--- DATASET EXCERPTS Enclosed Below ---
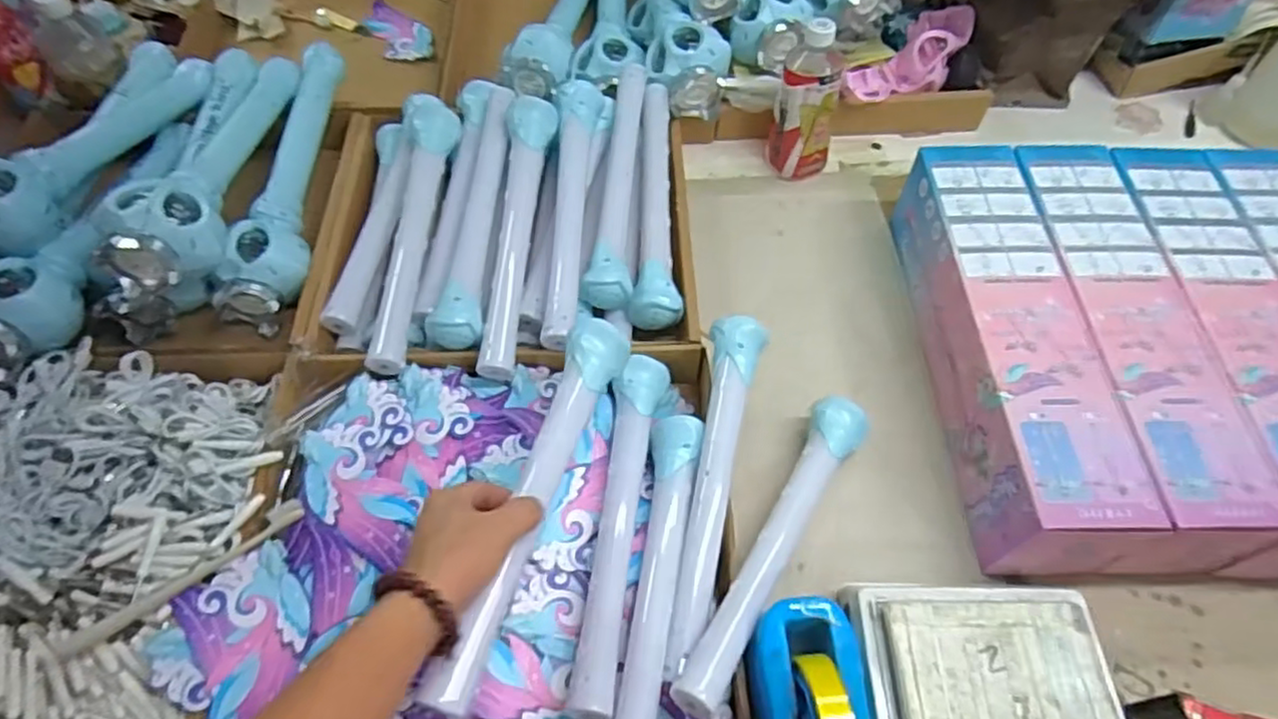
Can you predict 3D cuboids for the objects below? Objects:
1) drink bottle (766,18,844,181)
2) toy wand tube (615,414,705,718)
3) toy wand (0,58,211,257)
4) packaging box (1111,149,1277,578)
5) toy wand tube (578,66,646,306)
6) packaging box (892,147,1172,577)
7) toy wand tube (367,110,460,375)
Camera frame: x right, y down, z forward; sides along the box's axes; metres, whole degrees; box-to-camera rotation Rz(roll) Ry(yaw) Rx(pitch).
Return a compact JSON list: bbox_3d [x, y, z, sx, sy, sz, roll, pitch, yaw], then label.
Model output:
[{"bbox_3d":[0.195,-0.291,0.813,0.055,0.175,0.060,-30,63,-19],"label":"drink bottle"},{"bbox_3d":[0.014,0.174,0.541,0.043,0.044,0.309,8,58,3],"label":"toy wand tube"},{"bbox_3d":[-0.575,-0.222,0.746,0.079,0.078,0.363,8,43,3],"label":"toy wand"},{"bbox_3d":[0.542,-0.020,0.665,0.116,0.092,0.412,-1,58,-2],"label":"packaging box"},{"bbox_3d":[-0.017,-0.198,0.767,0.044,0.039,0.317,5,58,2],"label":"toy wand tube"},{"bbox_3d":[0.341,-0.017,0.669,0.098,0.108,0.410,1,58,-1],"label":"packaging box"},{"bbox_3d":[-0.226,-0.134,0.723,0.052,0.039,0.331,1,57,-1],"label":"toy wand tube"}]

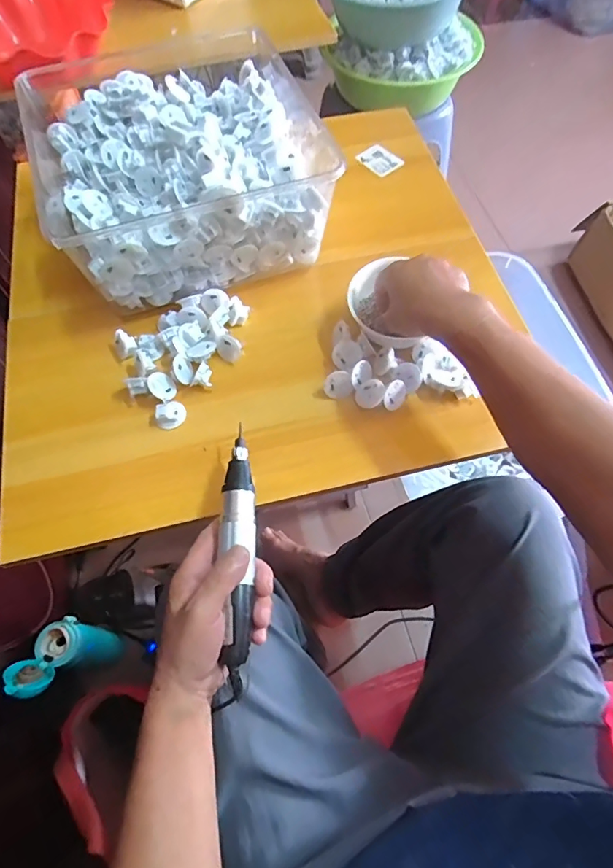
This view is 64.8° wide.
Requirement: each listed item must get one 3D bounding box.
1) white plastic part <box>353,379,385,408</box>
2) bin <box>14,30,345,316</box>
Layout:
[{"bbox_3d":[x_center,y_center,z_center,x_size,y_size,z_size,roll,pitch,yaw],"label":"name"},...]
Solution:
[{"bbox_3d":[0.071,-0.044,0.530,0.032,0.009,0.032,-2,86,24],"label":"white plastic part"},{"bbox_3d":[-0.141,-0.308,0.584,0.310,0.119,0.262,-18,66,-9],"label":"bin"}]

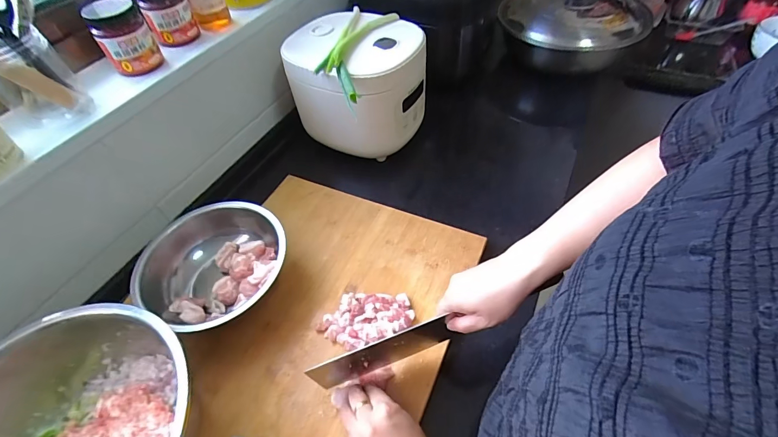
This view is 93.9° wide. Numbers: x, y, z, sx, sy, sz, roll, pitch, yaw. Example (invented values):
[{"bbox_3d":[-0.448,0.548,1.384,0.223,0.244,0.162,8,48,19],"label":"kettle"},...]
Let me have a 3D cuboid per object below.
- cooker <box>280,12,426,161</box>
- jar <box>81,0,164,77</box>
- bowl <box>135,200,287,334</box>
[{"bbox_3d":[-0.059,-0.253,0.688,0.230,0.174,0.213,-2,52,3],"label":"cooker"},{"bbox_3d":[-0.381,-0.266,0.525,0.069,0.085,0.070,-27,54,-17],"label":"jar"},{"bbox_3d":[-0.248,0.066,0.531,0.183,0.063,0.191,-2,51,3],"label":"bowl"}]

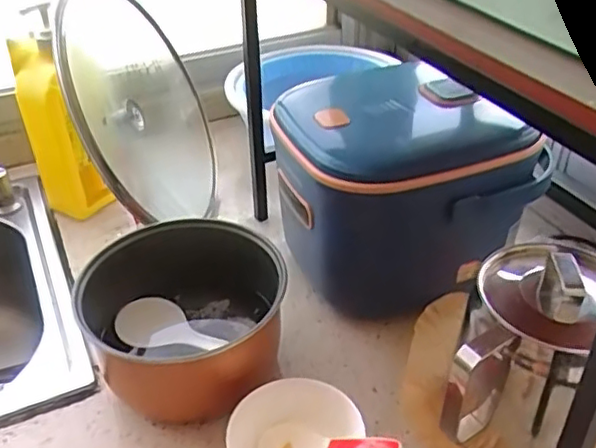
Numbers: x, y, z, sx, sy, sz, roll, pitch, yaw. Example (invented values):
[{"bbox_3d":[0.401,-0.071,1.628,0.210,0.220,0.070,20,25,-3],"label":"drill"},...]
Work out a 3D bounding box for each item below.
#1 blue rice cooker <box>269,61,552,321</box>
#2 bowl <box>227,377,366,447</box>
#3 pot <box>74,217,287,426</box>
[{"bbox_3d":[0.109,-0.040,0.722,0.248,0.203,0.233,-15,39,-17],"label":"blue rice cooker"},{"bbox_3d":[-0.002,0.188,0.531,0.104,0.053,0.109,-1,37,0],"label":"bowl"},{"bbox_3d":[-0.111,0.093,0.629,0.185,0.114,0.172,-1,37,0],"label":"pot"}]

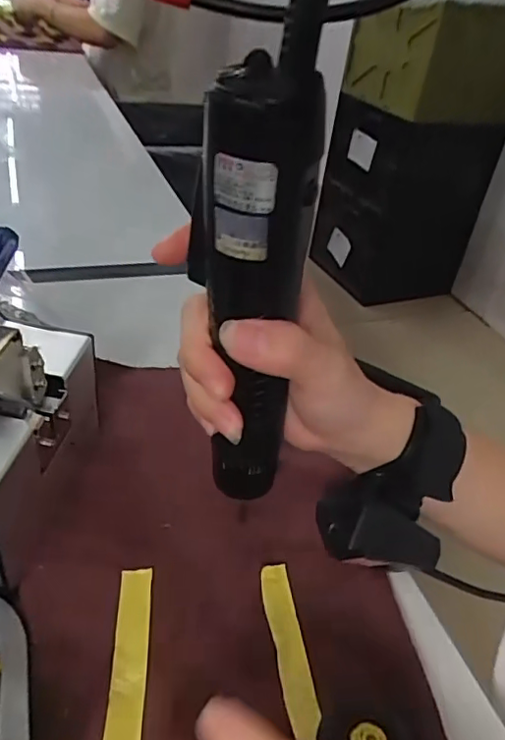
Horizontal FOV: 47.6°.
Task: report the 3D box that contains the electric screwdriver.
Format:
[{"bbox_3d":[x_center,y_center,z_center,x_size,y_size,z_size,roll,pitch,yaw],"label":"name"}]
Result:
[{"bbox_3d":[-0.003,-0.018,0.237,0.045,0.195,0.029,6,41,5],"label":"electric screwdriver"}]

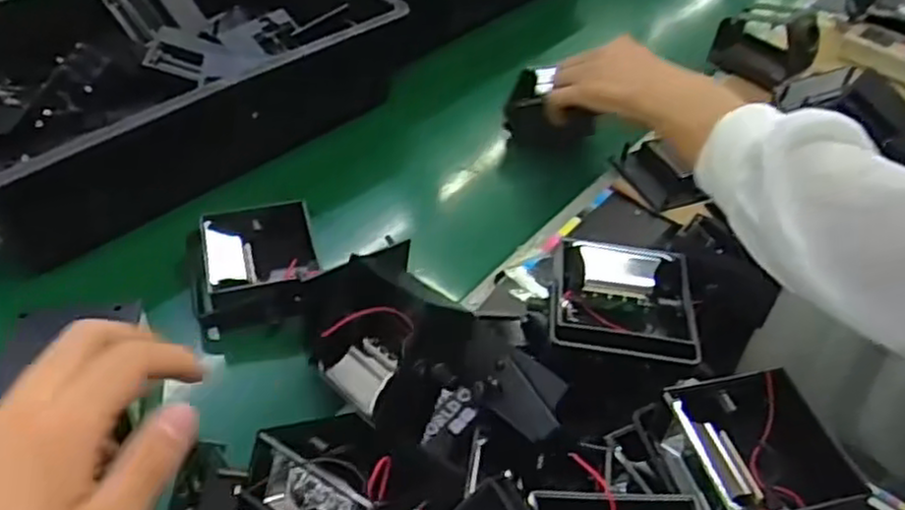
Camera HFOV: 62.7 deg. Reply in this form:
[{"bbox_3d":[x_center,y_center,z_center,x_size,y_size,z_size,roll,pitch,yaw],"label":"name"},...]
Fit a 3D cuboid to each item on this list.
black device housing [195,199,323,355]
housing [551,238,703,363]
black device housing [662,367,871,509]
[{"bbox_3d":[-0.148,0.011,0.563,0.087,0.043,0.098,-7,46,-13],"label":"black device housing"},{"bbox_3d":[0.108,0.036,0.491,0.090,0.043,0.102,7,44,2],"label":"housing"},{"bbox_3d":[0.165,0.114,0.414,0.088,0.044,0.090,-8,46,-14],"label":"black device housing"}]

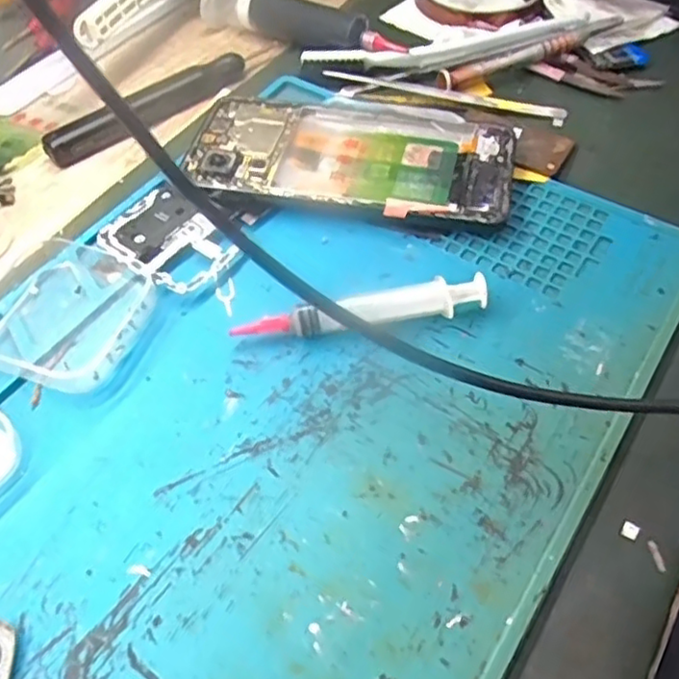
--- End of Enclosed DATASET EXCERPTS ---
TASK INSTRUCTIONS: The answer must consist only of the lines from the beginning of the entries above through the line that holds "7) toy wand tube (367,110,460,375)", reproduced exactly and without pictures.

TASK ANSWER:
Can you predict 3D cuboids for the objects below? Objects:
1) drink bottle (766,18,844,181)
2) toy wand tube (615,414,705,718)
3) toy wand (0,58,211,257)
4) packaging box (1111,149,1277,578)
5) toy wand tube (578,66,646,306)
6) packaging box (892,147,1172,577)
7) toy wand tube (367,110,460,375)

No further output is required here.